Zen and the Art of Mantou

I'm sure it comes as no surprise to you to know that I'm moderately fixated on food and food preparation. A single dish can seize my spirit and consume it in a gulp, completely pulsing through me until I satisfy my craving. As you might imagine, this can be a difficult habit to maintain. But other times, it's immensely rewarding- I might chance across a recipe both easy to prepare and utterly delicious, with many permutations and variations so one never bores of it. Lately, my thoughts have turned to steamed bread, steamed buns, anything carby and mushy has struck my fancies, so tonight, I set out to make mantou, or steamed Chinese buns.I used a ridiculously easy recipe from Almost Bourdain, following the ingredients to the letter save the castor sugar, but I substituted confectioner's and no harm was done. While my dough didn't quite have the sterile, puffy sheen hers did, they came out just fine texturally, ghetto steamer and all. I ended up using a layer of tin foil and olive-oil rubbed coffee liner on top of a colander and boiling water and it worked just fine, though a bit cramped. The first batch was victim to the claustrophobic environment and turned out a bit squished, but were fluffy and squishy inside.Seeing those gorgeous, fluffy babies turned me into a monster in roughly twenty seconds flat. I went buntastic. I whipped up a chicken teriyaki mix and stuffed it into a few buns. I topped buns with sugar. I ate the plain buns with a blatantly nontraditional, but overwhelmingly delicious smoky mix of soy sauce, olive oil, paprika, and black pepper. Steamed buns are wonderful.

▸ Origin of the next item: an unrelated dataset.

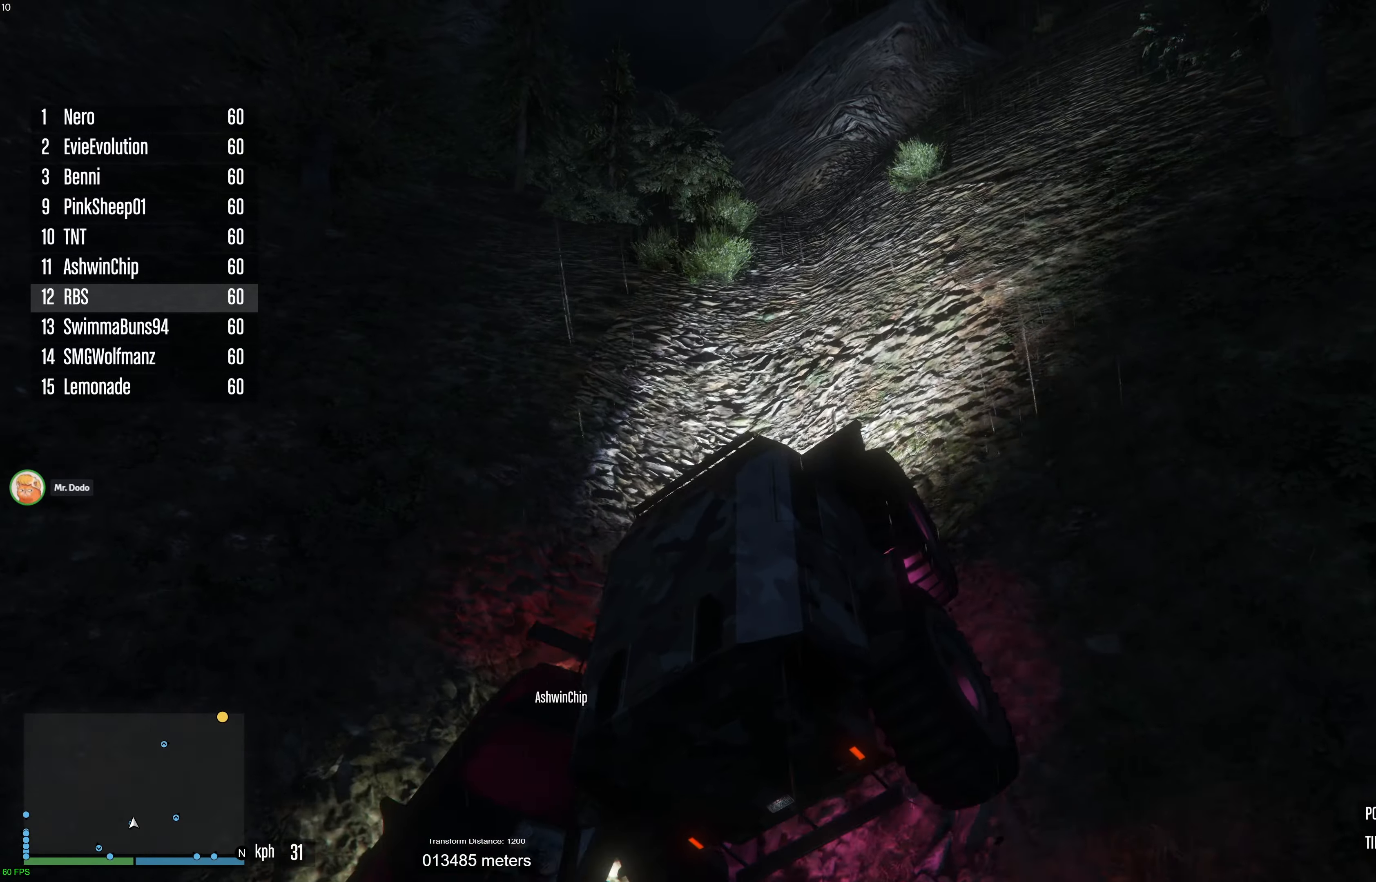
{"buttons": ["R2"], "left_stick": "center", "right_stick": "center", "events": [[150, "left_stick", "right"], [267, "left_stick", "center"]]}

Of course, having a careful sous chef certainly enhances the process.After four batches, I was all bunned out, and so was the pot. Water evaporates quickly, so next time, I'd probably try to refill as I went. But a half batch makes about eight dense buns, so come hungry and bring friends. I'll be making these again, though with a little recipe tweaking to achieve a fluffier, more absorbent consistency.